個人再生では、毎月の弁済額を支払うために安定した収入が必要となります。
個人再生の手続きをすることができない人
- 主夫・主婦
- 生活保護受給者
- 継続見込や再就労の見込みの立てられない職業の人
ここに該当する人は、個人再生という手段が使えませんので、別の債務整理を検討する必要があります。
また、生活費の中から実際に弁済していけるかを裁判所はチェックします。
これを履行テストと言います。
履行テストでは、毎月4万円~の積立金をしていくことになります。
(借金総額に応じて積立金の額は変動します。
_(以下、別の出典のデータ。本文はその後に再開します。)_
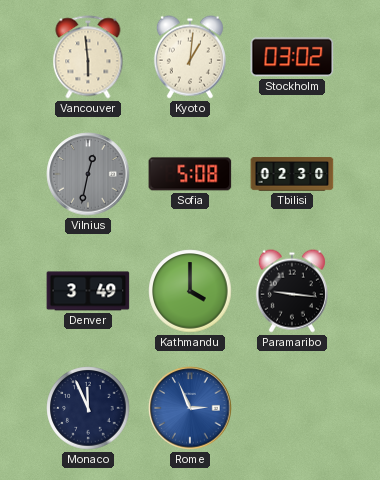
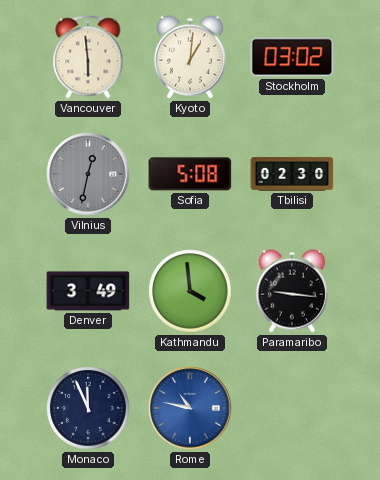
Kathmandu: 4:00 -> 3:59
Rome: 2:56 -> 10:47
)
ご依頼者様は、手続き上必要な履行テストをこなせば、それが弁護士費用に充当されるので、大変好評いただいております。
個人再生をするデメリットその6:連帯保証人に一括請求される
奨学金、住宅ローンや車のローンなどの高額なローン契約をする時には、連帯保証人が必要なことがあります。
主契約者が支払えなくなった時に、代わりに請求されてしまう人が連帯保証人です。
それは、個人再生の手続きをする上でも同じです。
主契約者であるあなたが支払えないとなると、連帯保証人は、一括請求を受けることになります。
実際は、債権者との話し合いで、分割になることが多いです。
個人再生をするデメリットその7:利用条件
個人再生の手続きの利用条件には、借金総額が5,000万円以下でなければいけません。
住宅ローンについては、住宅資金特別条項が使える場合は、借金総額に住宅ローンを含みません。
住宅ローンは、そのまま支払い続け、個人再生の手続きで決定された返済額をプラスして支払っていくことになります。
住宅ローンを支払い続けることが可能であれば、個人再生をするメリットとなりますが、住宅ローン以外の借金の圧縮をしても、住宅ローンの支払いが困難になる場合には、個人再生を選択する意味がなくなります。
また、住宅資金特別条項に該当しない場合には、住宅を手放すことになるのでお気を付けください。
【まとめ】個人再生の手続きは複雑だからこそ、弁護士の助言が大切
どんな手続きも一人でやれないわけではありませんが、法律ごとというのは、複雑なものが多いです。
個人的なことで言えば、その書類要るの?と思うものも時にはあります。
あなたの借金総額が大幅に減額されること、住宅や車に対して柔軟であることからすると、任意整理では追い付かない借金の減額、そして、手放したくない財産がある場合には、個人再生の手続きは、とても向いていると思います。
債務整理を行うだけで、信用情報機関に登録されてしまうのは、痛手かもしれませんが、ブラックリストに対して危惧することよりも、明日の笑顔を大切にしてほしいです。
最後に、相談する弁護士のポイント
- あなたの近くに住んでいる弁護士
- 債務整理を専門に扱っている弁護士
- 弁護士費用が明確でわかりやすい弁護士
- あなたが打ち明けやすい弁護士
この点を覚えておいてくださいね。